## Exercise aim
Each record below needs to be set down again exactly.
Dataset entries START
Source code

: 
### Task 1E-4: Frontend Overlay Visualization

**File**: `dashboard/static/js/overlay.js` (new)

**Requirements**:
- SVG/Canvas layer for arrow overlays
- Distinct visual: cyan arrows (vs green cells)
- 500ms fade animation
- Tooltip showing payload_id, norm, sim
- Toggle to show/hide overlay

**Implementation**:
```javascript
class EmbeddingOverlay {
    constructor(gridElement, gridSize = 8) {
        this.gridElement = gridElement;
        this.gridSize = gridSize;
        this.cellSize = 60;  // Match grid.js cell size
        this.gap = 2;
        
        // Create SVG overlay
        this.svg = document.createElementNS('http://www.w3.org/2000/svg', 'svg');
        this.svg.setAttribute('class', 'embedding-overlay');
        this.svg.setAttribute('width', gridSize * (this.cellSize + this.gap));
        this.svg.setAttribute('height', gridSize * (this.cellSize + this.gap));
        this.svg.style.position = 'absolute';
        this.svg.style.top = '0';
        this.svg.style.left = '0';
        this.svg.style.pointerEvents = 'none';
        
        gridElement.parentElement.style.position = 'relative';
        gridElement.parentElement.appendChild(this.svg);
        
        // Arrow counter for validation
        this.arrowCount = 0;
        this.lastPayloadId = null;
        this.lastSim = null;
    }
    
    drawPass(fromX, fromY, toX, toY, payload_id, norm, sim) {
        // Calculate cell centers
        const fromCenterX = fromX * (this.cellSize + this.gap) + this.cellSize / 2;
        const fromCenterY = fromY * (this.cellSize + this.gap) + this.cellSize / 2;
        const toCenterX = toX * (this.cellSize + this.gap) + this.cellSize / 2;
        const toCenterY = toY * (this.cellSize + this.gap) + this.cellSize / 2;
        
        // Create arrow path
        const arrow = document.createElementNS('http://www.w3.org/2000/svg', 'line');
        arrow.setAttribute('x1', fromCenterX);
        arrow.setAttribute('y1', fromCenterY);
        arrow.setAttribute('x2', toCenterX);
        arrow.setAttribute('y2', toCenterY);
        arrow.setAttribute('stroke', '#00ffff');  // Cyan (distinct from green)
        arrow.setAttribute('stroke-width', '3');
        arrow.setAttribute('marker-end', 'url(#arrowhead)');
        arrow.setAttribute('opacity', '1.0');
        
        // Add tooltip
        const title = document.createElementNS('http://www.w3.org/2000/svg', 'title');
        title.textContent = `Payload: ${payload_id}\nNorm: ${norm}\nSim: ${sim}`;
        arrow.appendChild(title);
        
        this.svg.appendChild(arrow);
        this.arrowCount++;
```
Dataset entries END
## Result for this exercise
Source code

: 
### Task 1E-4: Frontend Overlay Visualization

**File**: `dashboard/static/js/overlay.js` (new)

**Requirements**:
- SVG/Canvas layer for arrow overlays
- Distinct visual: cyan arrows (vs green cells)
- 500ms fade animation
- Tooltip showing payload_id, norm, sim
- Toggle to show/hide overlay

**Implementation**:
```javascript
class EmbeddingOverlay {
    constructor(gridElement, gridSize = 8) {
        this.gridElement = gridElement;
        this.gridSize = gridSize;
        this.cellSize = 60;  // Match grid.js cell size
        this.gap = 2;
        
        // Create SVG overlay
        this.svg = document.createElementNS('http://www.w3.org/2000/svg', 'svg');
        this.svg.setAttribute('class', 'embedding-overlay');
        this.svg.setAttribute('width', gridSize * (this.cellSize + this.gap));
        this.svg.setAttribute('height', gridSize * (this.cellSize + this.gap));
        this.svg.style.position = 'absolute';
        this.svg.style.top = '0';
        this.svg.style.left = '0';
        this.svg.style.pointerEvents = 'none';
        
        gridElement.parentElement.style.position = 'relative';
        gridElement.parentElement.appendChild(this.svg);
        
        // Arrow counter for validation
        this.arrowCount = 0;
        this.lastPayloadId = null;
        this.lastSim = null;
    }
    
    drawPass(fromX, fromY, toX, toY, payload_id, norm, sim) {
        // Calculate cell centers
        const fromCenterX = fromX * (this.cellSize + this.gap) + this.cellSize / 2;
        const fromCenterY = fromY * (this.cellSize + this.gap) + this.cellSize / 2;
        const toCenterX = toX * (this.cellSize + this.gap) + this.cellSize / 2;
        const toCenterY = toY * (this.cellSize + this.gap) + this.cellSize / 2;
        
        // Create arrow path
        const arrow = document.createElementNS('http://www.w3.org/2000/svg', 'line');
        arrow.setAttribute('x1', fromCenterX);
        arrow.setAttribute('y1', fromCenterY);
        arrow.setAttribute('x2', toCenterX);
        arrow.setAttribute('y2', toCenterY);
        arrow.setAttribute('stroke', '#00ffff');  // Cyan (distinct from green)
        arrow.setAttribute('stroke-width', '3');
        arrow.setAttribute('marker-end', 'url(#arrowhead)');
        arrow.setAttribute('opacity', '1.0');
        
        // Add tooltip
        const title = document.createElementNS('http://www.w3.org/2000/svg', 'title');
        title.textContent = `Payload: ${payload_id}\nNorm: ${norm}\nSim: ${sim}`;
        arrow.appendChild(title);
        
        this.svg.appendChild(arrow);
        this.arrowCount++;
```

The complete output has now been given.